The LLM's suggestions are designed to naturally integrate with practical environments like "existing PyWhy libraries, NetworkX graphs," and more.


4. PyWhy-LLM Code Structure and Key Demonstration Examples

Emre then provides a detailed demonstration of PyWhy-LLM's actual code structure and usage.

  • Under the library's suggesters folder, protocols are defined for each of the four stages of causal analysis.
  • For example, in the modeling stage:
    1. Request a judgment on the causal relationship between two variables ("ice cream sales" vs "temperature")
    2. Input a list of multiple variables and convert them into a causal graph (NetworkX-compatible)
    3. Suggest potential confounding variables for a specific treatment-outcome pair
  • The LLM's responses are returned as options like:

    "Temperature affects ice cream sales (B); ice cream sales and shark attacks have no causal relationship with each other (C)" And the code converts these into structures usable for practical analysis.

  • When variable names are easily misunderstood by the LLM (e.g., a column named 'sex'):

    "There was a case where the LLM interpreted 'sex' as sexual activity rather than patient gender information" Such real-world incidents are shared, with guidance that an 'ambiguity check' feature can be added for improvement.

He also noted that "currently the Guidance library is used internally, but connections to LangChain and other tools are also open."

During Q&A, participants asked about "complex structures like time series data feedback loops and the flexibility of pipelines preferred by various analysts," and Emre explained that "given this is still early development, we aim for flexible structure and continued experimentation."


5. More Complex Use Cases and Future Directions

Discussions continued about advanced use case ideas and community participation.

  • For example:

    In response to suggestions like "What if we could query Pandas DataFrames and Causal Models directly, and get analysis method recommendations as an LLM-agent?" Emre replied: "PyWhy-LLM's fundamental design allows each analysis step to be modularly and flexibly modified, and we intend to experiment with compatibility across various frameworks like LangChain, AutoGen, etc." He emphasized that experimental attempts from the community are also very welcome.

He also reiterated that PyWhy-LLM is still an early-stage experimental library.

"We welcome all forms of feedback -- trying it out and reporting issues, bugs, opinions on structure, or direct code contributions.
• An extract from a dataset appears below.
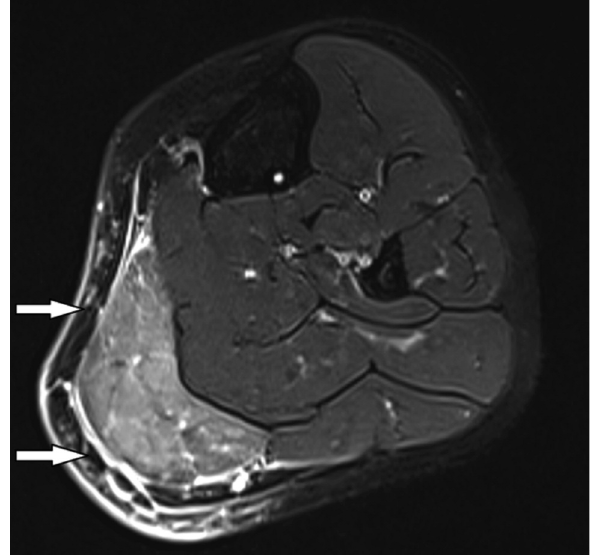
Microscopic findings in x200. Microscopically, the fibers Fig. 2: of gastrocnemius muscle revealed mild size variation and inflammatory cell infiltrations in the endomysium and perivascular area (black arrow). Degeneration and regeneration of muscle fibers associated with interstitial inflammation were also seen. Internal nuclei and features of vasculitis were not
We're in an experimental stage, so we've intentionally kept the structure loose."


6. Summary and Announcements

At the end of the session, future development plans and community communication channels were shared.

  • The full code will soon be updated via GitHub PRs
  • Feedback and issue reporting are actively received through GitHub, Discord, and other PyWhy community channels
  • Future lecture schedules and next speakers will be announced on Discord

"New lectures will continue every two weeks, so please check the Discord channel for updates!"


Closing

This session broadly and approachably introduced the starting point and real examples of PyWhy-LLM's effort to alleviate the traditional dependency on experts that has been a longstanding challenge in causal inference. Analysts should keep in mind that this is an experimental library, but can actively test it and participate in its development.

"PyWhy-LLM is still experimental, but it has the potential to significantly change causal inference practice in the future" -- with this message, the session concluded in a warm atmosphere emphasizing community-driven development.